Susan Lichtman's exhibit of mostly recent oils on linen, "21 Small Paintings," shows in the Hopkins Center's Upper Jewett Corridor (the hallways on either side of the Hinman mailboxes) through the middle of October.

Lichtman's dark interior scenes display poorly in this less than museum-like setting (especially on field-trip days for local elementary schools), so at first they might remind one of earlier, vaguer Pierre Bonnards dragged through the mud (no offense meant -- pretty mud, I mean). Bonnard does not deserve this comparison, and in further analysis the comparison does not capture much of the sense of Lichtman's oeuvre. Her genre work proves rather formulaic.

A table foregrounded supports a still-life of bowl or book or flowers; two people -- a couple, or mother and daughter, or two friends, or man with dog--slightly interact, backgrounded at the top of the painting, usually in a doorway or in some skewed chairs. Some of these domestic scenes don't make obvious sense (especially "New Painting on the Wall" [2001]).

Others do, but boringly: little girl would like some food, for example. The paintings mostly hide the figures, as if time (and the deep sepia hue of the paints and the graininess of the representation borrow oldness from photography) prefers the immutability of objects.

People drift back, their pointless lives of fondness and worry and companionship unimportant, yet maybe just important enough to deserve a corner on the canvas.

Most obvious in these paintings is the paint: thickly knifed on, it catalogues the narrow but deep range of browns: mahogany, cinnamon, chestnut, raw umber, burnt sienna.

Like earthen clays left uncovered by sod, the paint has fallen victim to desertification, the canvas left parched.

The brighter colors, maybe a shock of light on a backroom credenza, do look wet, and float above the painting, an oil-slick on an old road.

Lichtman's technique is quite good, when stared at for a long time at the proper angle. Her works, which are very flat, take time to reveal their topography. In Lichtman's neatest accomplishment, the color lines (the meeting of two fields) crease, as if the paintings fold into three dimensions of origami flattened only in an illusion.

We see each scene from a strange perspective, floating who-know's-where in a living room : "Copy of Round Table" (2001) gave me vertigo, its unnatural angle dizzying. Yet her sense of balance, top to bottom in exact proportions to a Rothko, side to side by the weight of the figures, helps the coherence of pieces in which organization is difficult to see.

For some reason this exhibit includes several pieces, like "Waterglasses and Laundry," in which much of the primer still shows through, upwelling archipelagos of painting wandering as if lost. "Waterglasses" looks like a study, or the beginnings of a bad pastiche.
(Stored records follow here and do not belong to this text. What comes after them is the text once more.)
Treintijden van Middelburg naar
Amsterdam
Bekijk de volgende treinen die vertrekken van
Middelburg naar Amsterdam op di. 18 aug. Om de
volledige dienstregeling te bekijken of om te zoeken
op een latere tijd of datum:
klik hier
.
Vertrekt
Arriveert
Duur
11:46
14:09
Is she challenging the idea of completion? Her challenge still needs work.

One could grow to like her works, like a medium-sized painting of two Dutch-looking fish on a platter on a table, if hung more appropriately, maybe in a well- but indirectly-lit corner of a room with wooden walls where one would see it intimately and over time.

Brown is brown, and life is boring whether knowingly so or not, but many of Lichtman's paintings (particularly the ones on the Spaulding side of the Corridor) deserve a closer look.